Поскольку из вены правой руки по-прежнему торчала игла капельницы и поддерживающую шину никто не убирал, Младший потянулся за салфетками левой рукой.
Как только детектив поставил коробку на ночной столик, монета продолжила свое бесконечное вращение.
— Как я понимаю, ты действительно любил ее, пусть и по-своему, — заметил Ванадий, пока Младший сморкался и вытирал глаза.
— Любил ее? Разумеется, любил. Наоми была такой красивой, такой доброй… такой забавной. Самой лучшей… второй такой мне уже не найти.
Ванадий подбросил монету, поймал ее левой рукой, вокруг которой она закружилась с прежней легкостью.
Младшего бросило в дрожь.

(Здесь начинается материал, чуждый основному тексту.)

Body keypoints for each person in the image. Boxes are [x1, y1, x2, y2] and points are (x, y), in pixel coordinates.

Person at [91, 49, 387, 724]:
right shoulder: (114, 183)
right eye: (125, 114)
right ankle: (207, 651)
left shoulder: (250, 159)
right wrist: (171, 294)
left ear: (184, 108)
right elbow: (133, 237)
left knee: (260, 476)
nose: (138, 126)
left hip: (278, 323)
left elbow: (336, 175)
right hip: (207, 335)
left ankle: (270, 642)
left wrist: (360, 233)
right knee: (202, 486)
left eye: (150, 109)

Почему на него так подействовал тот факт, что Ванадий одинаково хорошо владеет обеими руками, он понять не мог. Любой фокусник-любитель… если уделить тренировкам достаточно времени, необязательно и фокусник… мог овладеть этим трюком. В основе его лежала ловкость рук — не колдовские чары.

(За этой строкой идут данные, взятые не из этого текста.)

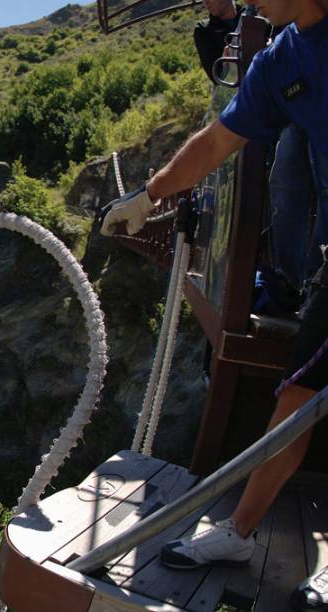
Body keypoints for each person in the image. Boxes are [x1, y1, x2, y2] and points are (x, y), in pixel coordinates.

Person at [101, 0, 327, 607]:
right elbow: (220, 138)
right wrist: (149, 196)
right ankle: (241, 534)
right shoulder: (282, 56)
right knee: (300, 393)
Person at [194, 0, 242, 83]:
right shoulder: (204, 30)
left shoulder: (254, 14)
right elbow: (215, 77)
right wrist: (225, 66)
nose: (206, 2)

— Каким был твой мотив, Енох?
— Мой что?
— Вроде бы мотива у тебя быть не должно. Но мотив есть всегда, какой-то интерес. Если это страховая премия, мы найдем компанию, в которой застраховала жизнь твоя жена, и поджарим тебя, словно кусок бекона на сковороде.
Как обычно, коп монотонно бубнил. Он не угрожал — спокойно обещал.
Младший, словно в изумлении, округлил глаза.